**Assignment**. Apart from the images, output the data below exactly.

**Provided entries**.
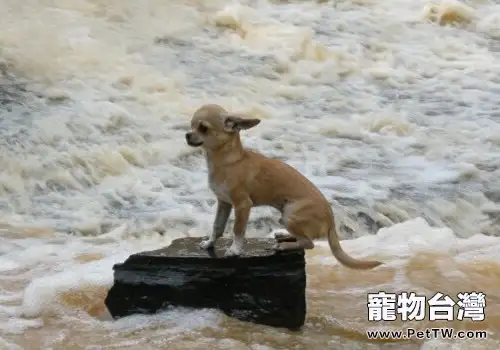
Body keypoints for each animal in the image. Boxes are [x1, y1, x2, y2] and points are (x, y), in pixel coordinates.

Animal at [185, 102, 382, 270]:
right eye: (191, 125)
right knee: (306, 238)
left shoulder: (242, 205)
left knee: (309, 243)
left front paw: (235, 250)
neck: (226, 161)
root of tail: (331, 221)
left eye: (203, 128)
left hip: (289, 214)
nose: (187, 134)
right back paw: (286, 237)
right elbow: (217, 227)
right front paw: (209, 243)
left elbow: (238, 230)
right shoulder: (223, 203)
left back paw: (286, 245)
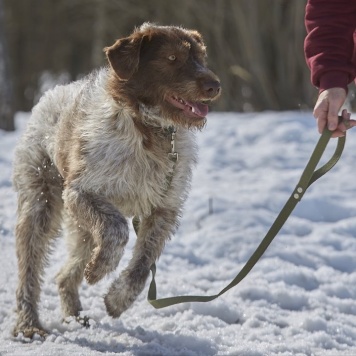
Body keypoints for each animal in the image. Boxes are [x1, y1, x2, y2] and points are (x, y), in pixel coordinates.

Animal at [12, 23, 220, 338]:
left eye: (201, 57)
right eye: (172, 58)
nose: (214, 85)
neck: (150, 128)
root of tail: (53, 92)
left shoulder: (164, 210)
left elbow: (142, 267)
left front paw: (117, 300)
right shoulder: (81, 192)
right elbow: (117, 230)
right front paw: (99, 269)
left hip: (81, 228)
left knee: (63, 275)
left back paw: (75, 315)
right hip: (42, 205)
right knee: (30, 269)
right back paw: (29, 324)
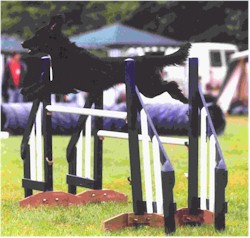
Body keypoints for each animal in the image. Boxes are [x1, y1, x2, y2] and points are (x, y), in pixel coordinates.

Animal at [21, 15, 190, 102]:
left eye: (37, 35)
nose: (23, 43)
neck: (63, 54)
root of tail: (144, 57)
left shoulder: (65, 84)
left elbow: (45, 84)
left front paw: (30, 94)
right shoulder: (60, 82)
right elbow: (41, 82)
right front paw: (26, 90)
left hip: (148, 88)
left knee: (171, 84)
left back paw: (183, 98)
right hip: (147, 87)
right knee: (168, 84)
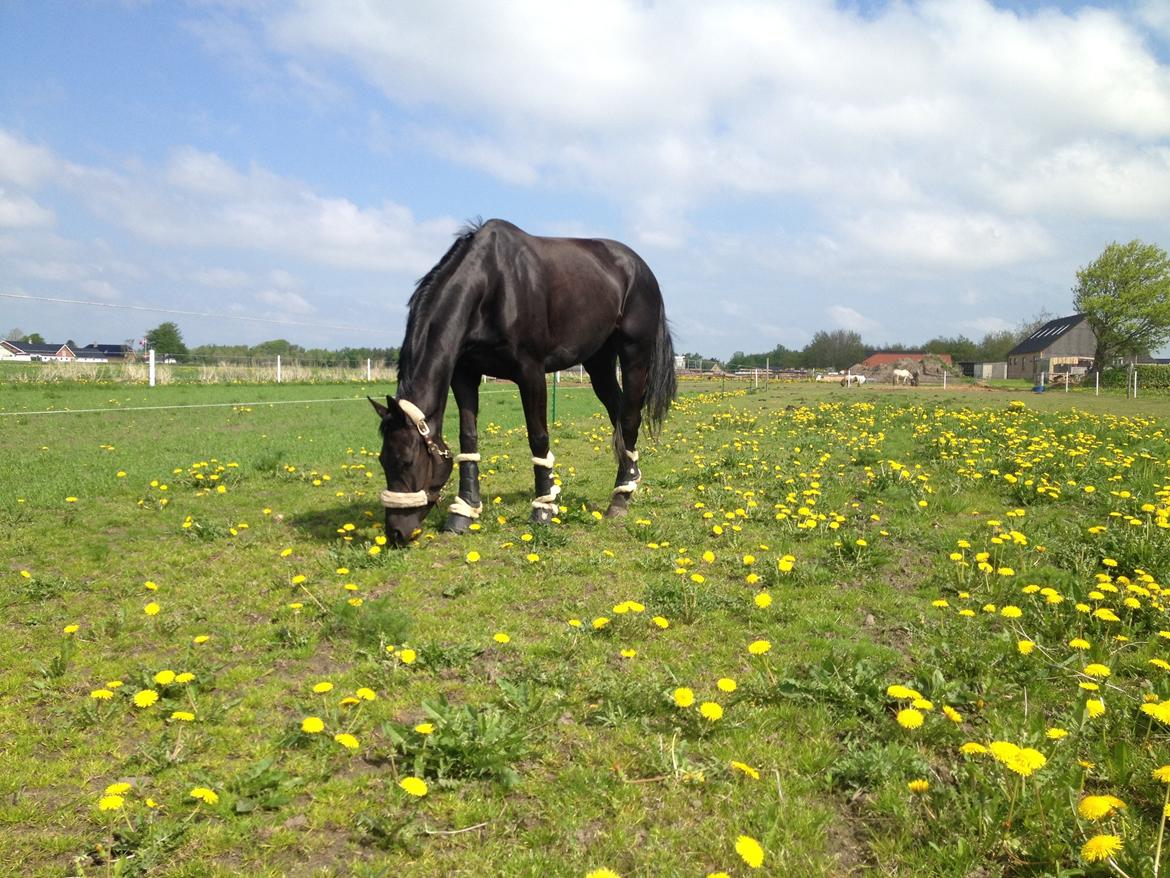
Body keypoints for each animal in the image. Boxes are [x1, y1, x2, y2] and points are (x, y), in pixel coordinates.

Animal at [365, 218, 678, 547]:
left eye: (407, 461)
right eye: (382, 461)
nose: (396, 532)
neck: (491, 284)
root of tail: (640, 267)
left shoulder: (531, 371)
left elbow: (538, 437)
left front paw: (543, 508)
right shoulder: (465, 374)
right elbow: (468, 438)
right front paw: (464, 511)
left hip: (634, 356)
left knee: (629, 418)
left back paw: (619, 501)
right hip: (599, 362)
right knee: (618, 413)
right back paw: (629, 479)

**Task response**.
Body keypoints for each animal in the image. Boxes are [x1, y1, x2, y2] and points are (x, y), in pixel coordinates.

Animal at [185, 102, 382, 270]:
right eye: (191, 125)
right knee: (306, 238)
left shoulder: (242, 205)
left knee: (309, 243)
left front paw: (235, 250)
neck: (226, 161)
root of tail: (331, 221)
left eye: (203, 128)
left hip: (289, 214)
nose: (187, 134)
right back paw: (286, 237)
right elbow: (217, 227)
right front paw: (209, 243)
left elbow: (238, 230)
right shoulder: (223, 203)
left back paw: (286, 245)
Body keypoints for each animal in the image. Boxes are [x1, y1, x2, y2] and points are (x, y), in pixel coordinates.

Animal at [12, 23, 220, 338]:
left eye: (201, 57)
right eye: (172, 58)
nose: (214, 85)
neck: (150, 128)
root of tail: (53, 92)
left shoulder: (164, 210)
left elbow: (142, 267)
left front paw: (117, 300)
right shoulder: (81, 192)
right elbow: (117, 230)
right front paw: (99, 269)
left hip: (81, 228)
left knee: (63, 275)
left back paw: (75, 315)
right hip: (42, 205)
right knee: (30, 269)
right back paw: (29, 324)
Body keypoints for each animal in the image. Boxes are [x1, y1, x2, y2] and points are (x, y), in pixel coordinates.

Animal at [21, 15, 190, 102]:
left eye: (37, 35)
nose: (23, 43)
neck: (63, 54)
root of tail: (144, 57)
left shoulder: (65, 84)
left elbow: (45, 84)
left front paw: (30, 94)
right shoulder: (60, 82)
right elbow: (41, 82)
right front paw: (26, 90)
left hip: (148, 88)
left knee: (171, 84)
left back paw: (183, 98)
right hip: (147, 87)
right knee: (168, 84)
Body keypoints for each animal in the image. Boxes are [x1, y1, x2, y2] and points are (x, y), in pixel coordinates.

Animal at [365, 218, 678, 547]:
left eye: (407, 461)
right eye: (382, 461)
nose: (396, 532)
neck: (491, 284)
root of tail: (640, 267)
left shoulder: (531, 371)
left elbow: (538, 437)
left front paw: (543, 508)
right shoulder: (465, 374)
right elbow: (468, 438)
right front paw: (464, 511)
left hip: (634, 356)
left knee: (629, 418)
left back paw: (619, 501)
right hip: (599, 362)
right knee: (618, 413)
right back paw: (629, 479)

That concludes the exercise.